## User interface change data
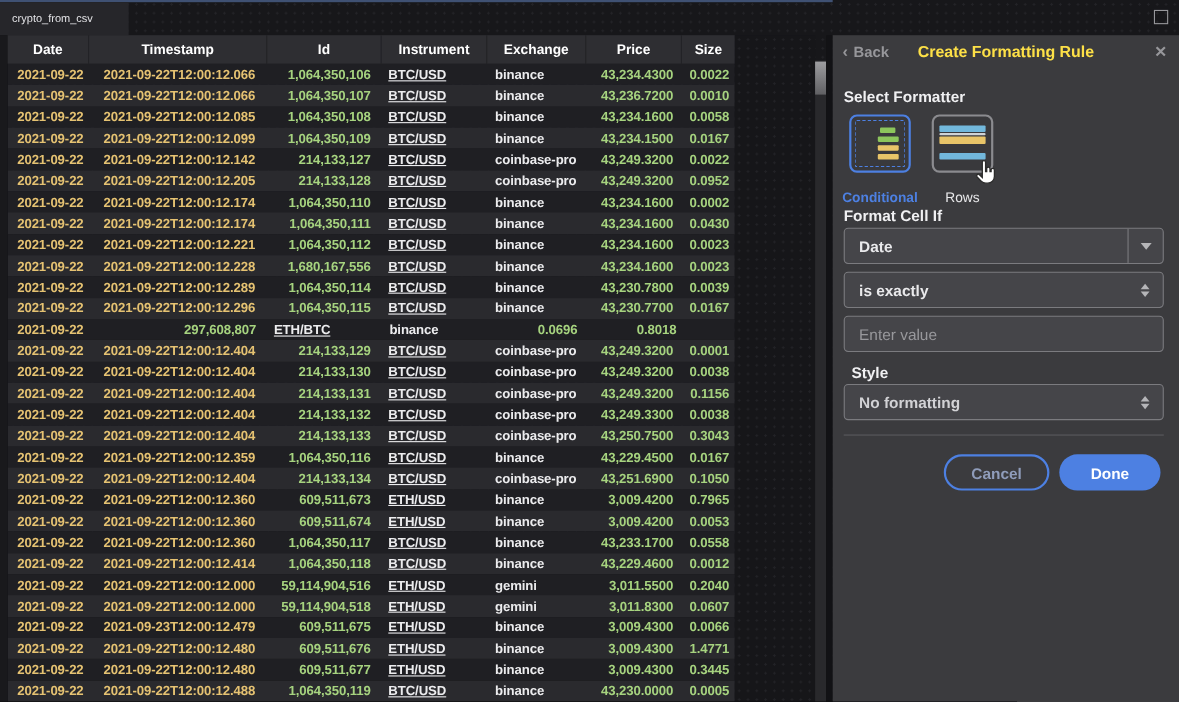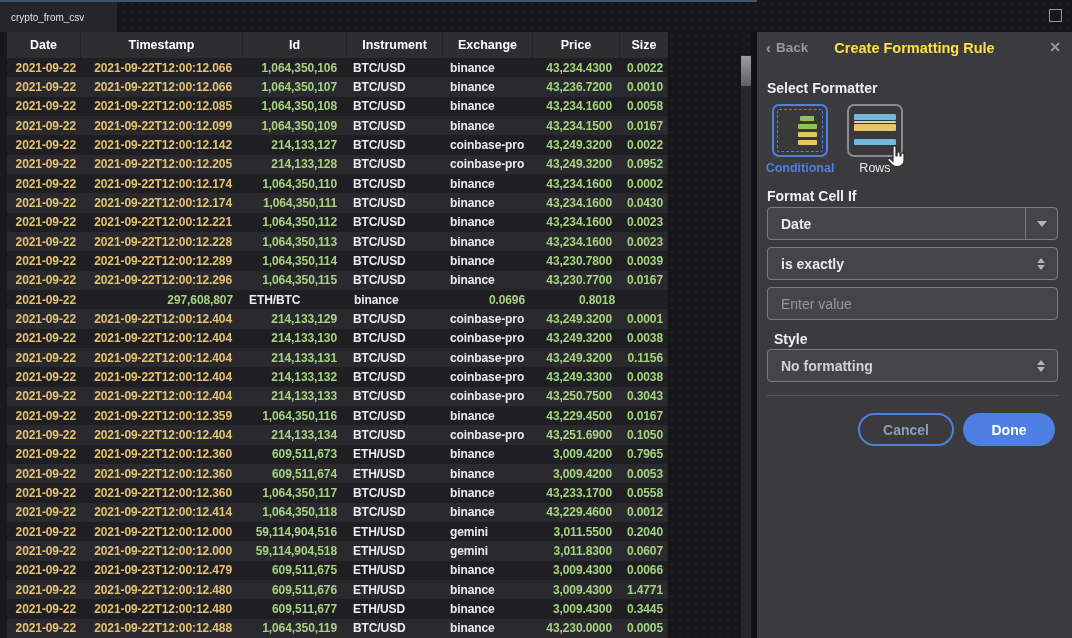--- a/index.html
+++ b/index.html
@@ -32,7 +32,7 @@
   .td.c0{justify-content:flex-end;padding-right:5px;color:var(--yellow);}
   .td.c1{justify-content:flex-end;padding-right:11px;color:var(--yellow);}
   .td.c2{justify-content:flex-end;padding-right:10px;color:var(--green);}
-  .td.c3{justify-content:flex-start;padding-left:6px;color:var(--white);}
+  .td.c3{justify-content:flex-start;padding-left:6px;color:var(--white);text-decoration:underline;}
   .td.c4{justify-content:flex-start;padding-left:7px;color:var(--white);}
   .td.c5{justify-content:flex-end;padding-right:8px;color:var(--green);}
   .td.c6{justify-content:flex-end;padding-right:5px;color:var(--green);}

## The problem
Would you please set down the data above again exactly, without its pictures?

## Result of this exercise
--- a/index.html
+++ b/index.html
@@ -32,7 +32,7 @@
   .td.c0{justify-content:flex-end;padding-right:5px;color:var(--yellow);}
   .td.c1{justify-content:flex-end;padding-right:11px;color:var(--yellow);}
   .td.c2{justify-content:flex-end;padding-right:10px;color:var(--green);}
-  .td.c3{justify-content:flex-start;padding-left:6px;color:var(--white);}
+  .td.c3{justify-content:flex-start;padding-left:6px;color:var(--white);text-decoration:underline;}
   .td.c4{justify-content:flex-start;padding-left:7px;color:var(--white);}
   .td.c5{justify-content:flex-end;padding-right:8px;color:var(--green);}
   .td.c6{justify-content:flex-end;padding-right:5px;color:var(--green);}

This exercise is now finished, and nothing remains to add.